Items from a data source
::::::::

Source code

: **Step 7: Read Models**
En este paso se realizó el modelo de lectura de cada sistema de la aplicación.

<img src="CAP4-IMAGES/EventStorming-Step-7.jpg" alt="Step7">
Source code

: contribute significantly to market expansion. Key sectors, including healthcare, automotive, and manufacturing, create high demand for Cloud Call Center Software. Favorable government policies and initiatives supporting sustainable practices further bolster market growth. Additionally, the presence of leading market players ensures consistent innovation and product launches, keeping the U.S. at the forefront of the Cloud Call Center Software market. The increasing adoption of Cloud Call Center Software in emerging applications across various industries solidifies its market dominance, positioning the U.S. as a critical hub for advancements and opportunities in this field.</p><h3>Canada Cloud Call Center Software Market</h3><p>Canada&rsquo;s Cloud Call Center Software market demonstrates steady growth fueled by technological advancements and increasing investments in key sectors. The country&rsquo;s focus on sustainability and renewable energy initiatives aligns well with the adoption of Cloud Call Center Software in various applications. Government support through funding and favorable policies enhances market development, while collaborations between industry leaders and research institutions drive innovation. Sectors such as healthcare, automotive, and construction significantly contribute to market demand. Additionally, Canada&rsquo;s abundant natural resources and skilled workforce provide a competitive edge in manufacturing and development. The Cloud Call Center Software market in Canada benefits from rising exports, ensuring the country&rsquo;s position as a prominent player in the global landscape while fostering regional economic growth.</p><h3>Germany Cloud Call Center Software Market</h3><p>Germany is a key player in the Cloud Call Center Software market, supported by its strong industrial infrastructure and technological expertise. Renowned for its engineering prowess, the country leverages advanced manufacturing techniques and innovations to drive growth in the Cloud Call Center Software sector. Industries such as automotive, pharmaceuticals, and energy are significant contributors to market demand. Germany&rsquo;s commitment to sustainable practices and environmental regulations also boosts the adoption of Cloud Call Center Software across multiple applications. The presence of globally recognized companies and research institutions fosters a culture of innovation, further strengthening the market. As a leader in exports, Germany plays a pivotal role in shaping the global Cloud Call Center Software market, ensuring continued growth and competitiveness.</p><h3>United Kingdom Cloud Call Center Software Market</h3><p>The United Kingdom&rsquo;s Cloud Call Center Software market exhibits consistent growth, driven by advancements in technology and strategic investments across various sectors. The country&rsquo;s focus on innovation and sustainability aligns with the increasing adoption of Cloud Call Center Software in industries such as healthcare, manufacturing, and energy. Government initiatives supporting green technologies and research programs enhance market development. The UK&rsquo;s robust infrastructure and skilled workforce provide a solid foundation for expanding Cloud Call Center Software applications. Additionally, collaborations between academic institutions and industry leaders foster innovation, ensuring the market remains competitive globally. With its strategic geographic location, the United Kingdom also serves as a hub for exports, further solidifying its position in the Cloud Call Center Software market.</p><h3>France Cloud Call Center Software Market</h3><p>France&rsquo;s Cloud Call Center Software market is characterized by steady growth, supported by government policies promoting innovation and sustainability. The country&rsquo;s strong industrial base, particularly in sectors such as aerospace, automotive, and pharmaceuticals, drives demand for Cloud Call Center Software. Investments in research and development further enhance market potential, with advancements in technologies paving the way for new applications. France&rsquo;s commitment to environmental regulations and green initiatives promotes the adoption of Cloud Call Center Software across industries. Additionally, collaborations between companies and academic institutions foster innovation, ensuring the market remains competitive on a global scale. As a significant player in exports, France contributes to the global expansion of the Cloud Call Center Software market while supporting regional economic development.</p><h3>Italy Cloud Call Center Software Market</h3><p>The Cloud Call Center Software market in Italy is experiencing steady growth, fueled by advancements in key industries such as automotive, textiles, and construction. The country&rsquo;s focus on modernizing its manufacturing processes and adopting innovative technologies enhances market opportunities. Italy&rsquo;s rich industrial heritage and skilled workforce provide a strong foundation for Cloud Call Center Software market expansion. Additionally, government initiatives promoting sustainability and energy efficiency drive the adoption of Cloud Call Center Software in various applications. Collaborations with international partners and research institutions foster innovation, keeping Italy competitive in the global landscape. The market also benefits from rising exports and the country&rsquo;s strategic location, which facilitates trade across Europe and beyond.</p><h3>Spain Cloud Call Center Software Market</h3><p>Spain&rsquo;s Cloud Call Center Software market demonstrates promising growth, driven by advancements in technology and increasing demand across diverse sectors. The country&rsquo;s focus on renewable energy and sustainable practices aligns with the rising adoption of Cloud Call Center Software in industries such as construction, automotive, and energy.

::::::::

Return every record above exactly as written.

Source code

: **Step 7: Read Models**
En este paso se realizó el modelo de lectura de cada sistema de la aplicación.

<img src="CAP4-IMAGES/EventStorming-Step-7.jpg" alt="Step7">
Source code

: contribute significantly to market expansion. Key sectors, including healthcare, automotive, and manufacturing, create high demand for Cloud Call Center Software. Favorable government policies and initiatives supporting sustainable practices further bolster market growth. Additionally, the presence of leading market players ensures consistent innovation and product launches, keeping the U.S. at the forefront of the Cloud Call Center Software market. The increasing adoption of Cloud Call Center Software in emerging applications across various industries solidifies its market dominance, positioning the U.S. as a critical hub for advancements and opportunities in this field.</p><h3>Canada Cloud Call Center Software Market</h3><p>Canada&rsquo;s Cloud Call Center Software market demonstrates steady growth fueled by technological advancements and increasing investments in key sectors. The country&rsquo;s focus on sustainability and renewable energy initiatives aligns well with the adoption of Cloud Call Center Software in various applications. Government support through funding and favorable policies enhances market development, while collaborations between industry leaders and research institutions drive innovation. Sectors such as healthcare, automotive, and construction significantly contribute to market demand. Additionally, Canada&rsquo;s abundant natural resources and skilled workforce provide a competitive edge in manufacturing and development. The Cloud Call Center Software market in Canada benefits from rising exports, ensuring the country&rsquo;s position as a prominent player in the global landscape while fostering regional economic growth.</p><h3>Germany Cloud Call Center Software Market</h3><p>Germany is a key player in the Cloud Call Center Software market, supported by its strong industrial infrastructure and technological expertise. Renowned for its engineering prowess, the country leverages advanced manufacturing techniques and innovations to drive growth in the Cloud Call Center Software sector. Industries such as automotive, pharmaceuticals, and energy are significant contributors to market demand. Germany&rsquo;s commitment to sustainable practices and environmental regulations also boosts the adoption of Cloud Call Center Software across multiple applications. The presence of globally recognized companies and research institutions fosters a culture of innovation, further strengthening the market. As a leader in exports, Germany plays a pivotal role in shaping the global Cloud Call Center Software market, ensuring continued growth and competitiveness.</p><h3>United Kingdom Cloud Call Center Software Market</h3><p>The United Kingdom&rsquo;s Cloud Call Center Software market exhibits consistent growth, driven by advancements in technology and strategic investments across various sectors. The country&rsquo;s focus on innovation and sustainability aligns with the increasing adoption of Cloud Call Center Software in industries such as healthcare, manufacturing, and energy. Government initiatives supporting green technologies and research programs enhance market development. The UK&rsquo;s robust infrastructure and skilled workforce provide a solid foundation for expanding Cloud Call Center Software applications. Additionally, collaborations between academic institutions and industry leaders foster innovation, ensuring the market remains competitive globally. With its strategic geographic location, the United Kingdom also serves as a hub for exports, further solidifying its position in the Cloud Call Center Software market.</p><h3>France Cloud Call Center Software Market</h3><p>France&rsquo;s Cloud Call Center Software market is characterized by steady growth, supported by government policies promoting innovation and sustainability. The country&rsquo;s strong industrial base, particularly in sectors such as aerospace, automotive, and pharmaceuticals, drives demand for Cloud Call Center Software. Investments in research and development further enhance market potential, with advancements in technologies paving the way for new applications. France&rsquo;s commitment to environmental regulations and green initiatives promotes the adoption of Cloud Call Center Software across industries. Additionally, collaborations between companies and academic institutions foster innovation, ensuring the market remains competitive on a global scale. As a significant player in exports, France contributes to the global expansion of the Cloud Call Center Software market while supporting regional economic development.</p><h3>Italy Cloud Call Center Software Market</h3><p>The Cloud Call Center Software market in Italy is experiencing steady growth, fueled by advancements in key industries such as automotive, textiles, and construction. The country&rsquo;s focus on modernizing its manufacturing processes and adopting innovative technologies enhances market opportunities. Italy&rsquo;s rich industrial heritage and skilled workforce provide a strong foundation for Cloud Call Center Software market expansion. Additionally, government initiatives promoting sustainability and energy efficiency drive the adoption of Cloud Call Center Software in various applications. Collaborations with international partners and research institutions foster innovation, keeping Italy competitive in the global landscape. The market also benefits from rising exports and the country&rsquo;s strategic location, which facilitates trade across Europe and beyond.</p><h3>Spain Cloud Call Center Software Market</h3><p>Spain&rsquo;s Cloud Call Center Software market demonstrates promising growth, driven by advancements in technology and increasing demand across diverse sectors. The country&rsquo;s focus on renewable energy and sustainable practices aligns with the rising adoption of Cloud Call Center Software in industries such as construction, automotive, and energy.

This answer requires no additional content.